Assuming you are using BEDOPS 2.4.14, can you please submit a sample VCF file you are having problems with? You could share it via Dropbox, for instance, or some other public file sharing mechanism. Thanks!

j-andrews7

  • Newbie
  • *
  • Posts: 9
Re: vcf2bed Problem
« Reply #2 on: January 20, 2016, 07:07:06 AM »
Direct download here: http://puu.sh/mCRMA/1059236925.gz

And I just realized that the contigs aren't in the header (which isn't kosher VCF format and which other tools like bedtools require). However, I don't think that should be an issue with a straight conversion.
« Last Edit: January 20, 2016, 09:00:09 AM by j-andrews7 »

AlexReynolds

  • Administrator
  • Jr. Member
  • *****
  • Posts: 72
Re: vcf2bed Problem
« Reply #3 on: January 21, 2016, 05:01:57 PM »
The vcf2bed tool runs into buffer overflows with input that have very long strings in single fields.

I made some inadequate assumptions about string lengths, and so where there is more data in a field than available memory to store it in, there is a segmentation fault or crash or the equivalent thereof.

I have made some adjustments that relax these assumptions considerably, which I hope will address conversion of most VCF inputs going forwards. I will likely push out a v2.4.15 release in the next day or two after I have finished testing.

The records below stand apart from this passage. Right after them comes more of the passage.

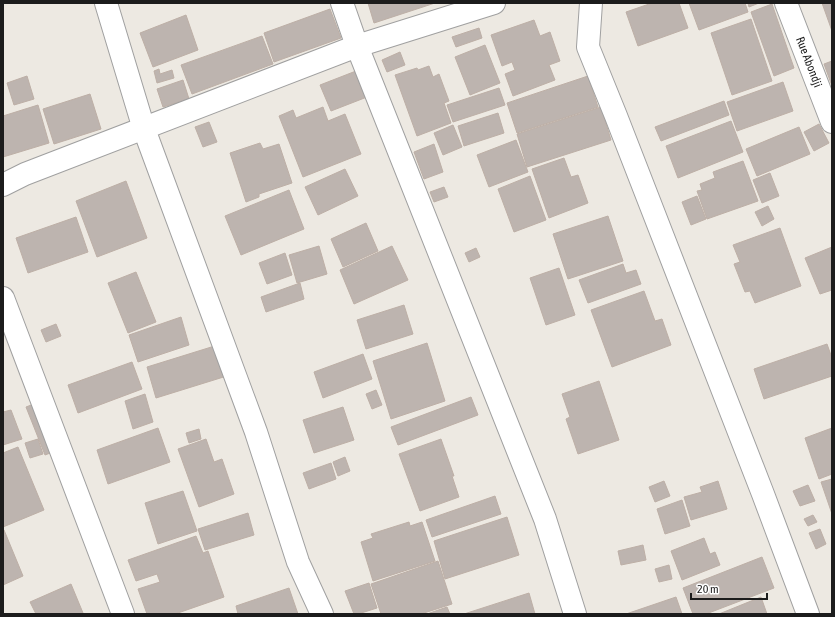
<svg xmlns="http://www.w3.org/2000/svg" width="835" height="617" viewBox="0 0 835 617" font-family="'Asap Condensed',sans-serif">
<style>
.building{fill:#bdb4af;stroke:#bdafa6}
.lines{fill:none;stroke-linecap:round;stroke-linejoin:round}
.minor-casing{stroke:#a0a0a0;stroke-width:24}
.minor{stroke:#fff;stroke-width:22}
.labels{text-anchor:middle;stroke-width:3.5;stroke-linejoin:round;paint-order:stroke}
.street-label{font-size:12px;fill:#1c1c1c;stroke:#fff}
</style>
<rect width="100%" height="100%" fill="#ede9e2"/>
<!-- building -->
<g class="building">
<polygon points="368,3 435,3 374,23"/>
<polygon points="652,3 679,3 688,28 638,46 626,12"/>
<polygon points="689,3 745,3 748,12 699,30"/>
<polygon points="748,3 759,3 749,7"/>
<polygon points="822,3 832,3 832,31"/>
<polygon points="772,4 794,68 774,76 751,12"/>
<polygon points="330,9 341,38 274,62 264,33"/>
<polygon points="186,15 198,50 153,67 140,33"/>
<polygon points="751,19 772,81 732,95 711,33"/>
<polygon points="534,20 540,36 550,32 560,61 549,65 555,80 513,96 505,74 515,70 512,62 502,66 491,35"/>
<polygon points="479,28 482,38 456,47 452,37"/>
<polygon points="262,36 273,64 192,94 181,65"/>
<polygon points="485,45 500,83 470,95 455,57"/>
<polygon points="400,52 405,65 387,72 382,60"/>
<polygon points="832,61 832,86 824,64"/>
<polygon points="429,66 433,77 439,74 449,101 444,103 451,123 417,136 395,75 417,68 418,70"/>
<polygon points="159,69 160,74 172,70 174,78 157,83 154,71"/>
<polygon points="356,71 367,97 331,111 320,85"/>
<polygon points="27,76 34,99 14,105 7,83"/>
<polygon points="588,76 598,107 517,133 507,103"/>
<polygon points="183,80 189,99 163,107 157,89"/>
<polygon points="783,82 793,111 737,131 727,102"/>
<polygon points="499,88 505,105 453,122 447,105"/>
<polygon points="90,94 101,129 54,144 43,109"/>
<polygon points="724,101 729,115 661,141 655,127"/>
<polygon points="38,105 49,143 3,157 3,116"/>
<polygon points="323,107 328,121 345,114 361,154 303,177 279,116 293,110 296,118"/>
<polygon points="601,107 611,140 527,167 517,134"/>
<polygon points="498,113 504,133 464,146 458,126"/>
<polygon points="731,121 743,152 678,178 666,146"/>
<polygon points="209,122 217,142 203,147 195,127"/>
<polygon points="819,124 829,143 814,151 804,132"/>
<polygon points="453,125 462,147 443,155 434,133"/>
<polygon points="799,127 810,154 757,176 746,149"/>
<polygon points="516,140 528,172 489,187 477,155"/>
<polygon points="260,143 263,149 279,144 292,183 259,194 259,197 246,202 230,153"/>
<polygon points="434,144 443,172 424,179 414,152"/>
<polygon points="564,158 571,177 578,175 588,203 549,218 532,169"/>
<polygon points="743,161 758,201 707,219 697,191 702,190 700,184 715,178 713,172"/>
<polygon points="345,169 358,196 318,215 305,187"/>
<polygon points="770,173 779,196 762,203 753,180"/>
<polygon points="530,176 546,220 514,232 498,189"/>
<polygon points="126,181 147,238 97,257 76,201"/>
<polygon points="444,187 448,197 434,202 430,192"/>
<polygon points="289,190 304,229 241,255 225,216"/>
<polygon points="697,196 706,219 691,225 682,202"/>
<polygon points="768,206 774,219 762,226 755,212"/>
<polygon points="608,216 623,261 568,279 553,234"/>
<polygon points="76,217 88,252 28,273 16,238"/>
<polygon points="366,223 378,251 343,267 331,239"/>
<polygon points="780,228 801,286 755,303 750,291 745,292 734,264 740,262 733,245"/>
<polygon points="319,246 327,274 297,283 289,255"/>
<polygon points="392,246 408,280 354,304 340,270"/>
<polygon points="832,247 832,290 820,294 805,258"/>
<polygon points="476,248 480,257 469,262 465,253"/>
<polygon points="285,253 292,275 267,284 259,263"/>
<polygon points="623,264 626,273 636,270 641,284 588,303 579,280"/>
<polygon points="559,268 575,315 546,325 530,278"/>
<polygon points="136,272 156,322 128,333 108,283"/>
<polygon points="300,283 304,299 266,312 261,297"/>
<polygon points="644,291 655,321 662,319 671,345 612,367 591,310"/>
<polygon points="404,305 413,334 366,349 357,320"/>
<polygon points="181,317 189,345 138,362 129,335"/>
<polygon points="56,324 61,336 46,342 41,330"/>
<polygon points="427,343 445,401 391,419 373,361"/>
<polygon points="221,344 230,375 156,398 147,367"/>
<polygon points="827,344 832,358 832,376 764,399 754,369"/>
<polygon points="363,354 372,379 323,398 314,372"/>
<polygon points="132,362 142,389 78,413 68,385"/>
<polygon points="599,381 619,440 578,454 566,419 570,417 562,394"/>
<polygon points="376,390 382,405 372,409 366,394"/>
<polygon points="145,394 153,422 133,429 125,401"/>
<polygon points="471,397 478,415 398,445 391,427"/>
<polygon points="39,402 58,450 45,455 26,407"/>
<polygon points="343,407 354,440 314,453 303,420"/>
<polygon points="11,410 22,439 3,445 3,412"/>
<polygon points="158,428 170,462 108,484 97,450"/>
<polygon points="832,428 832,474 819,479 805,438"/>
<polygon points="199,429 201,439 189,443 186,433"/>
<polygon points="38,439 43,454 30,458 25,443"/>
<polygon points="206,439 214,462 222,459 234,494 199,507 178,449"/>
<polygon points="441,439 454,476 452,476 459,497 420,511 399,454"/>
<polygon points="18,447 44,510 3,527 3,453"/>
<polygon points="345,457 350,471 338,476 333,462"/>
<polygon points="331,463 336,479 309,489 303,473"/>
<polygon points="832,479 832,514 821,482"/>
<polygon points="664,481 670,496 655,502 649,487"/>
<polygon points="718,481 727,509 691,520 684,497 702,492 700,487"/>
<polygon points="808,485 815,501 800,506 793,491"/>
<polygon points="183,491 197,531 158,544 145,503"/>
<polygon points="495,496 501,514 432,537 426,520"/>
<polygon points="682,500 690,526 665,534 657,509"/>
<polygon points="248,513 254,535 205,550 198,529"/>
<polygon points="813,515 817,522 808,526 804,519"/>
<polygon points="507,517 519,555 445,579 434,541"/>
<polygon points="409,522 410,526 422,522 435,561 373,581 361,542 373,538 371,534"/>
<polygon points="820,529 826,544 816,549 809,533"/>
<polygon points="3,530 4,530 23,576 3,585"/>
<polygon points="196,536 203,553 208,551 224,597 175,614 147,614 138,589 160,582 157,574 136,581 128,560"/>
<polygon points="704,538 710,554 715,552 720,565 682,580 671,551"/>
<polygon points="643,545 646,560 621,565 618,551"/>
<polygon points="762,557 774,588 706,614 693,614 683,588"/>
<polygon points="438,561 452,604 421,614 381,614 371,584"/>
<polygon points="669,565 672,579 659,582 655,569"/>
<polygon points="369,583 377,608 358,614 354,614 345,591"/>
<polygon points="71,584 83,613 81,614 36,614 30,602"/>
<polygon points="289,588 298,614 238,614 236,606"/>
<polygon points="529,593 535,614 464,614"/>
<polygon points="676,597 682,614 626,614"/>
<polygon points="761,597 767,614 719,614"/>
<polygon points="447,607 450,614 427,614"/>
</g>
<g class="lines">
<defs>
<g id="minor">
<polyline points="106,3 144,129 256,432 298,562 322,614"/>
<polyline points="342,3 357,46 545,519 575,614"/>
<polyline points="591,3 588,47 616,116 763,494 808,614"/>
<polyline points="786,3 832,122"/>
<polyline points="3,185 25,174 357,46 494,3"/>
<polyline points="3,298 123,614"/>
</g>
</defs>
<!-- minor casing -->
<use href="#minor" class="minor-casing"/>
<!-- minor -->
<use href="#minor" class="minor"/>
</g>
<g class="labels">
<!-- street labels -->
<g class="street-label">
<text transform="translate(809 62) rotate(69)" y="4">Rue Abondji</text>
</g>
</g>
<!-- border -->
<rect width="835" height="617" fill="none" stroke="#1c1c1c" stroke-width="8"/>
<!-- scale -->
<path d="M691 593v6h76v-6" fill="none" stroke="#1c1c1c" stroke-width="2"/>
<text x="697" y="593" font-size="12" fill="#1c1c1c" stroke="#ffffff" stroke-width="3" paint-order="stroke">20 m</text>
</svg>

In the meantime, let me know if you have any questions and thanks for the bug report.
« Last Edit: January 21, 2016, 05:03:41 PM by AlexReynolds »

AlexReynolds

  • Administrator
  • Jr. Member
  • *****
  • Posts: 72
Re: vcf2bed Problem
« Reply #4 on: January 22, 2016, 01:19:45 AM »
Please see:

https://github.com/bedops/bedops/releases/tag/v2.4.15

for updated installer packages and source code.

j-andrews7

  • Newbie
  • *
  • Posts: 9
Re: vcf2bed Problem
« Reply #5 on: January 22, 2016, 09:22:27 AM »
Great, thanks. Have you considered creating the reverse programs (bed2vcf, etc)? I know it's not terribly difficult to do with awk, etc, but it'd be pretty convenient, especially for longer workflows. Thanks again!

AlexReynolds

  • Administrator
  • Jr. Member
  • *****
  • Posts: 72
Re: vcf2bed Problem
« Reply #6 on: January 22, 2016, 01:33:47 PM »
It's an interesting idea. Conversion of some formats discards information. Default conversion of VCF to BED discards the header, for example. So I think it might be difficult to (reliably) go back to the original, in some cases.

j-andrews7

  • Newbie
  • *
  • Posts: 9
Re: vcf2bed Problem
« Reply #7 on: January 22, 2016, 02:53:10 PM »
Yeah, that's true. The only VCF headers that are required are the fileformat, contigs, and the #CHROM ID REF, etc line. And I think the FILTER line if it's anything other than "." or "PASSED" for that column. INFO/FORMAT lines are technically optional, though some tools will require them to do operations. Other formats would probably be more of a hassle though.